Engineering caveolin-mediated endocytosis in Saccharomyces cerevisiae

Abstract

As a potential substitute for fatty acids, common low-cost oils could be used to produce acetyl-CoA derivatives, which meet the needs of low-cost industrial production. However, oils are hydrophobic macromolecules and cannot be directly transported into cells. In this study, caveolin was expressed in Saccharomyces cerevisiae to absorb exogenous oils. The expression of caveolin fused with green fluorescent protein showed that caveolin mediated the formation of microvesicles in S. cerevisiae and the addition of 5,6-carboxyfluorescein showed that caveolae had the ability to transport exogenous substances into cells. The intracellular and extracellular triacylglycerol levels were then detected after the addition of soybean oil pre-stained with Nile Red, which proved that caveolae had the ability to absorb the exogenous oils. Lastly, caveolin for oils absorption and lipase from Bacillus pumilus for oil hydrolysis were co-expressed in the naringenin-producing Saccharomyces cerevisiae strain, resulting in naringenin production increasing from 222 mg/g DCW (dry cell weight) (231 mg/L) to 269 mg/g DCW (241 mg/L). These results suggested that the caveolin-mediated transporter independent oil transport system would provide a promising strategy for the transport of hydrophobic substrates.

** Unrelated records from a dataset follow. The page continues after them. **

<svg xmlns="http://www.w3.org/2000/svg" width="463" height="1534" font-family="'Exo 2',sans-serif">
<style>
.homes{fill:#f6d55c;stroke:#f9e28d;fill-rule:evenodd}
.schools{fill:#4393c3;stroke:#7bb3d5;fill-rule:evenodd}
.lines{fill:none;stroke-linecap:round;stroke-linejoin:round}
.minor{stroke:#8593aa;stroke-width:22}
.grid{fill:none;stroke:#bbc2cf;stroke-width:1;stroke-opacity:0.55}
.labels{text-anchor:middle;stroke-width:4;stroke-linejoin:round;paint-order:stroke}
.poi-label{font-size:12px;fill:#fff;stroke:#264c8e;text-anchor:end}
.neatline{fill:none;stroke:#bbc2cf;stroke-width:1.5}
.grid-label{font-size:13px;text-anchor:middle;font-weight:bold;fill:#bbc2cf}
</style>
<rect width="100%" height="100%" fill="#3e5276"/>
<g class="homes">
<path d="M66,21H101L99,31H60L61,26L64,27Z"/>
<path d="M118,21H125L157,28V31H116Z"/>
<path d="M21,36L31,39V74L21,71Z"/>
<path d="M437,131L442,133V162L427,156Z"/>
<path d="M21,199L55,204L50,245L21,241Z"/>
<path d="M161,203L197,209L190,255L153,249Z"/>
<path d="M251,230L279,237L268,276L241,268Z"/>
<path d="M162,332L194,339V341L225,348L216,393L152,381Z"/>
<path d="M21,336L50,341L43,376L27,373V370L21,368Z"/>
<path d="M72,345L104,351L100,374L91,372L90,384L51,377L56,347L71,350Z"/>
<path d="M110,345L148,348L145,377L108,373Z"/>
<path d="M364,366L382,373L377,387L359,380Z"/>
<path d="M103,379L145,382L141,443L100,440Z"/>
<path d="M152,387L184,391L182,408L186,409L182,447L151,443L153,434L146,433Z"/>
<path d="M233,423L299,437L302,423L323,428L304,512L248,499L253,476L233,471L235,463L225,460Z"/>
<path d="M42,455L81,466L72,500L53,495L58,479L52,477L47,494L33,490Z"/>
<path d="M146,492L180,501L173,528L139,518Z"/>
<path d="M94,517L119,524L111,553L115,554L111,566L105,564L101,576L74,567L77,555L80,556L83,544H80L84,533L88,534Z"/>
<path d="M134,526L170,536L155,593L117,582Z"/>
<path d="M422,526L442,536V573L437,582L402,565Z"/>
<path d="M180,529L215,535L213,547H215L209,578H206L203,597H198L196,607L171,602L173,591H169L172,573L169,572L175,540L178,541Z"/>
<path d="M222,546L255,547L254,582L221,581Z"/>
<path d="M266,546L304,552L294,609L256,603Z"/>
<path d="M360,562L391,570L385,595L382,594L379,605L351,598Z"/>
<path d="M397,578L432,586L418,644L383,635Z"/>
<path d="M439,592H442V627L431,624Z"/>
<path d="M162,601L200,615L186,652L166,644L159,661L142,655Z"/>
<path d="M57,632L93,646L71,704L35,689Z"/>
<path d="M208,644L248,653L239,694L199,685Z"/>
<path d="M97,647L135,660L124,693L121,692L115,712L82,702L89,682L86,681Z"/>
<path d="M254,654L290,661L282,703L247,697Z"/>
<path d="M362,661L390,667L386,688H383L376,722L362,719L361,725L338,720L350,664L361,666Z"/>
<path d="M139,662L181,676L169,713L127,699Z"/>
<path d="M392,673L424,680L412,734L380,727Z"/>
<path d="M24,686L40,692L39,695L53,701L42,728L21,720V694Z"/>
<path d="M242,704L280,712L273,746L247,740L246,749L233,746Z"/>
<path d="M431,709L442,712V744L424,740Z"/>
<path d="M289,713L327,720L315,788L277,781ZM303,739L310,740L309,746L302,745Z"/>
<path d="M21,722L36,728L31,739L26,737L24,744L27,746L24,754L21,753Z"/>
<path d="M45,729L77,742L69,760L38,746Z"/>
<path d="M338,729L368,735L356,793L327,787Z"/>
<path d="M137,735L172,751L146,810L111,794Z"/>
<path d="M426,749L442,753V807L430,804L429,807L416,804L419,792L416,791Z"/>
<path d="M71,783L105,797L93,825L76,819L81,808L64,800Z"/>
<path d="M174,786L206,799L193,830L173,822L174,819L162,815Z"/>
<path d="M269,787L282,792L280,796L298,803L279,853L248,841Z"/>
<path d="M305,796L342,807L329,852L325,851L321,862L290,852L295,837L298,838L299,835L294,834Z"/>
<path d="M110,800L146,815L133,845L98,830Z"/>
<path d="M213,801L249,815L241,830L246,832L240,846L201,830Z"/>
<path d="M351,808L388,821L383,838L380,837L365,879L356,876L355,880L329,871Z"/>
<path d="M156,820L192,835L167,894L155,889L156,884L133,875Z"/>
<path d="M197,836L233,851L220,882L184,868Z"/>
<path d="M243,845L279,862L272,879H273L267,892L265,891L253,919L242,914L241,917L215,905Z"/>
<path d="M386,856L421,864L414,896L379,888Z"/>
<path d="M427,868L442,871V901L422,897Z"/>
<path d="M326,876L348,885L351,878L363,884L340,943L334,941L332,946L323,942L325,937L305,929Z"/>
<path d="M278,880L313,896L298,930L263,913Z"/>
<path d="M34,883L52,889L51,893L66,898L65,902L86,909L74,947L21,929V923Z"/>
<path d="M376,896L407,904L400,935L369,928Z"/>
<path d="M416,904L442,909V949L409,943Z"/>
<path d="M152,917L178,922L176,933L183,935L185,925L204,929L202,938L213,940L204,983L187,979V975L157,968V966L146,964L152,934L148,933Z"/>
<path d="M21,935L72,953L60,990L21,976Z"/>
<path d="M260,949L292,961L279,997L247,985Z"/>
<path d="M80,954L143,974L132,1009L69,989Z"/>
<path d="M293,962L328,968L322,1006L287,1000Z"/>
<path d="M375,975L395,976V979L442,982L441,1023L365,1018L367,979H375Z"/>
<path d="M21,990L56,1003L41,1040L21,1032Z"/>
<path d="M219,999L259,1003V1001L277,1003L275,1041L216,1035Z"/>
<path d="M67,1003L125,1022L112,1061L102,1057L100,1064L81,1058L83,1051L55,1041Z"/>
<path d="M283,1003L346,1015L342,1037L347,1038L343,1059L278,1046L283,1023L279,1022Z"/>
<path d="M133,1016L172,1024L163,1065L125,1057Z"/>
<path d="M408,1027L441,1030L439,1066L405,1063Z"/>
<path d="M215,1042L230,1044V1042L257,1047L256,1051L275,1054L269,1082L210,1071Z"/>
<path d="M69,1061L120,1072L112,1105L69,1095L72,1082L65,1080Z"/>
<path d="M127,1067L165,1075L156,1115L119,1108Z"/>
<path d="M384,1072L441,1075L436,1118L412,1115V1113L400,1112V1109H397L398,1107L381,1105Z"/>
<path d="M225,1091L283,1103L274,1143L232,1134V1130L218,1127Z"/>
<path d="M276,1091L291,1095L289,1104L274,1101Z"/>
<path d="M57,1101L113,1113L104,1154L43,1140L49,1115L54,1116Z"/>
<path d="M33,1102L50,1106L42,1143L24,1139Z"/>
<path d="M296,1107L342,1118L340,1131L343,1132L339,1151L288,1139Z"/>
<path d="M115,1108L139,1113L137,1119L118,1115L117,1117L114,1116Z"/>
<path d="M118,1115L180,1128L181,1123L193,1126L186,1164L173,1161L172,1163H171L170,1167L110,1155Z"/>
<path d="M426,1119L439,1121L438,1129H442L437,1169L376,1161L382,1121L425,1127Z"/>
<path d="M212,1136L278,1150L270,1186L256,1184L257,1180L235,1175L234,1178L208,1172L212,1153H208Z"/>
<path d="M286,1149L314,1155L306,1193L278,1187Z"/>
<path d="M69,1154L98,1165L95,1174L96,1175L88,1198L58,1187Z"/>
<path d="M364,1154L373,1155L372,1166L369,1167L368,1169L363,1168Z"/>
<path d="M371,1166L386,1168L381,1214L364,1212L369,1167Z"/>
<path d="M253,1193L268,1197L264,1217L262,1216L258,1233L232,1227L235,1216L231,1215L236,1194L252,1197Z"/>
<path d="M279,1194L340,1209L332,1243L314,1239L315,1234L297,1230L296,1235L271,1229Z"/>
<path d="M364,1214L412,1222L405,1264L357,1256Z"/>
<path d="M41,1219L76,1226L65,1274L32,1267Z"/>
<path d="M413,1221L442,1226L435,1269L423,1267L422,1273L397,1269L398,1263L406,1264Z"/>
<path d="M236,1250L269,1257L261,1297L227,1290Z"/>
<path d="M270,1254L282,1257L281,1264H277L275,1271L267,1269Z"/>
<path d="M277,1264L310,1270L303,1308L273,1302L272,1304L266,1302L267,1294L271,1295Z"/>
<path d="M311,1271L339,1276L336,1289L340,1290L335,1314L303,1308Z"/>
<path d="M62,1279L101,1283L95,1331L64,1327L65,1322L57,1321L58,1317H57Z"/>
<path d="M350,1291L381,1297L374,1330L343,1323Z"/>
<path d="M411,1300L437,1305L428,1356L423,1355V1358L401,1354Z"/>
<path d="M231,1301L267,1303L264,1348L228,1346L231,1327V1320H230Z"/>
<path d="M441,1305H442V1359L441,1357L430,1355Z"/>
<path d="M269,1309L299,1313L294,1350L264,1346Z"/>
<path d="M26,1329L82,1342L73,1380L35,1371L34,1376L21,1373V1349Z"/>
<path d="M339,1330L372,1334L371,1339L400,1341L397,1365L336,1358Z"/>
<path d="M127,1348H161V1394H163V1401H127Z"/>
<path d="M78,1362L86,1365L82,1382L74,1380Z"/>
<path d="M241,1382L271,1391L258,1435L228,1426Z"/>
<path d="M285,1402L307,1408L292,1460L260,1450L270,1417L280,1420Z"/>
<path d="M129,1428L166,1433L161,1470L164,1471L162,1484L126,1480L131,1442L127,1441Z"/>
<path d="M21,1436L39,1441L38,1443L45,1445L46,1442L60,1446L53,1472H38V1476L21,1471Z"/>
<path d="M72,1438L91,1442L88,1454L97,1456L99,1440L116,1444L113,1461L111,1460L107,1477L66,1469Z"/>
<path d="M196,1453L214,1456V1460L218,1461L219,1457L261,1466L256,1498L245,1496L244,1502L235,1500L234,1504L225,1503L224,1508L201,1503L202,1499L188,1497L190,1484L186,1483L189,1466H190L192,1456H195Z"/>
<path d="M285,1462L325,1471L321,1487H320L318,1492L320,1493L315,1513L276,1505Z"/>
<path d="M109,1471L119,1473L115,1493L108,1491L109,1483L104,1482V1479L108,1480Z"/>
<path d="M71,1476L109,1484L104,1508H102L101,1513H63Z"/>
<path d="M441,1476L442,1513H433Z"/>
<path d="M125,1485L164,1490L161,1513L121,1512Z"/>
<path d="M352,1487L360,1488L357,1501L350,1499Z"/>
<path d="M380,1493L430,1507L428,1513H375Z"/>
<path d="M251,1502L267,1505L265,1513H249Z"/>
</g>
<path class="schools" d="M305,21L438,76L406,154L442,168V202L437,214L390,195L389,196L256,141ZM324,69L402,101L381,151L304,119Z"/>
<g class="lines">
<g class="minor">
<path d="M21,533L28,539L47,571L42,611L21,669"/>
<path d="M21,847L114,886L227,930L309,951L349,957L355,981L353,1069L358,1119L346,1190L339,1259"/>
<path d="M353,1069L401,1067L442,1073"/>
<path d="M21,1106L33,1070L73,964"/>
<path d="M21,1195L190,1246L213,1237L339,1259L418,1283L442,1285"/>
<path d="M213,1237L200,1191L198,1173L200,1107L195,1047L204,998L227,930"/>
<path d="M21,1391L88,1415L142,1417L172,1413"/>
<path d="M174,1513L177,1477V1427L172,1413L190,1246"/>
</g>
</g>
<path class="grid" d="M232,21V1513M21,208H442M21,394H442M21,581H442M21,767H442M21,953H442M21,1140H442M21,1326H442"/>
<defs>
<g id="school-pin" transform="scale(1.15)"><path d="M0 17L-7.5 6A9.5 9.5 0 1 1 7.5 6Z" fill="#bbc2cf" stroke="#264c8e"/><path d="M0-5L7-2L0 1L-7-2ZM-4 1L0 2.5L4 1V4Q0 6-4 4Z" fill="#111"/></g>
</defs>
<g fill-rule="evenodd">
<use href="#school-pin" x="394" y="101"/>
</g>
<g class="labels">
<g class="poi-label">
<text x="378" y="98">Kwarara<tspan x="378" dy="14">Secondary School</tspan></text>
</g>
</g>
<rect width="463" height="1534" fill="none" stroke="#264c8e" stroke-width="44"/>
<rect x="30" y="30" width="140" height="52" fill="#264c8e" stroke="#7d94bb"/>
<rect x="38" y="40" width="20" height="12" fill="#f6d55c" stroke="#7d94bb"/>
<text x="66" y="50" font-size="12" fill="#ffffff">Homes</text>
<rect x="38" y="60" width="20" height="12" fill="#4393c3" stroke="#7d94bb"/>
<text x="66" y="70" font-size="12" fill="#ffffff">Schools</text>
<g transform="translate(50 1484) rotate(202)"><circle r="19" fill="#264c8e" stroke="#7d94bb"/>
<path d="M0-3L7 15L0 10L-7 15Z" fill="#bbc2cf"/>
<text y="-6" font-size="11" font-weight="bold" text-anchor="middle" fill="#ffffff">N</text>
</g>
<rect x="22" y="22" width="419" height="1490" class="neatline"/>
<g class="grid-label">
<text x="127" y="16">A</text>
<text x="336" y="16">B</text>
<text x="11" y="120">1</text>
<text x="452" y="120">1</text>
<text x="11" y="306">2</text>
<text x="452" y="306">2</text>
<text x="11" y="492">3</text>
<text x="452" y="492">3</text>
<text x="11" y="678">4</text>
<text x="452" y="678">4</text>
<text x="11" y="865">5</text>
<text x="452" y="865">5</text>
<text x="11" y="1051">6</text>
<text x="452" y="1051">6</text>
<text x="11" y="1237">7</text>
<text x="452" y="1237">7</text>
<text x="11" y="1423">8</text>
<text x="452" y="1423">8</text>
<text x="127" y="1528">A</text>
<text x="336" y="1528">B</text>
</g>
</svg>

Keywords: (2S)-Naringenin; Caveolin-1; Oil; Saccharomyces cerevisiae; β-Oxidation.

Fig. 1

Confocal microscopy observation of caveolae formed in S. cerevisiae. Figure A, B, C, D and E: Representative images in control strain Z04, engineered strains Z10, Z11, Z12 and Z13, respectively. A-1, B-1, C-1, D-1 and E−1 are under fluorescence microscopy; A-2, B-2, C-2, D-2 and E−2 are under bright field microscopy; A-3, B-3, C-3, D-3 and E−3 are merged images of fluorescence microscopy and bright field microscopy.

Fig. 2

Endocytosis of 5,6-carboxyfluorescein in S. cerevisiae. A: The endocytosis of 5,6-carboxyfluorescein in control strain C800, A-1, A-2 and A-3 under fluorescence field microscopy, bright field microscopy and a merged image of the two, respectively. B: The endocytosis of 5,6-carboxyfluorescein in engineered caveolin-mediated strain Z01, B-1, B-2 and B-3 under fluorescence microscopy, bright field microscopy and a merged image of the two, respectively.

Fig. 3

Endocytosis of hydrophobic substances in S. cerevisiae. A: The endocytosis of soybean oil stained with Nile Red in control strain C800, A-1 and A-2 under bright field and fluorescence microscopy. B: The endocytosis of soybean oil stained with Nile Red in engineered caveolin-mediated strain Z01, B-1 and B-2 under bright field and fluorescence field microscopy.

Fig. 4

TLC analysis of intracellular and extracellular TAGs and FFAs. Lane 1: TLC analysis of extracellular lipids of engineered strain Z01 in YPDSO medium. Lane 2: TLC analysis of extracellular lipids of control strain C800 in YPDSO medium. Lane 3: TLC analysis of extracellular lipids of engineered strain Z01 in YPD medium. Lane 4: TLC analysis of extracellular lipids of control strain C800 in YPD medium. Lane 5: blank control of YPDSO medium; Lane 6: TAGs standard; Lane 7: free fatty acids (FFAs) standard. Lane 8: TLC analysis of intracellular lipids of engineered strain Z01 in YPDSO medium. Lane 9: TLC analysis of intracellular lipids of control strain C800 in YPDSO medium. Lane 10: TLC analysis of intracellular lipids of engineered strain Z01 in YPD medium. Lane 11: TLC analysis of intracellular lipids of control strain C800 in YPD medium.

Fig. 5

Effects of CAV1 and lipases on naringenin production. A: The endocytosis process of soybean oil by caveolae and (2S)-naringenin biosynthetic pathway in S. cerevisiae. The dotted line represents multistep reactions. TAL, tyrosine ammonia lyase; 4CL, 4-hydroxycinnamoyl-CoA ligase; CHS, chalcone synthase; CHI, chalcone isomerase. B: The naringenin production of engineered strains in YPDSO medium. C: The naringenin production of engineered strains in YPD medium. BP: lipase from Bacillus pumilus, TGL1: the gene of sterol ester hydrolase from S. cerevisiae, TGL3: the gene of lipase from S. cerevisiae. Cyan columns represent OD₆₀₀; yellow columns represent the production of naringenin. D: The residues of soybean oil in engineered strains. All data are means ± SD (n ≥ 3). *P < 0.05; **P < 0.01; ***P < 0.001; n. s. P > 0.05. (Student's t-test: two-tailed, two-sample equal variance).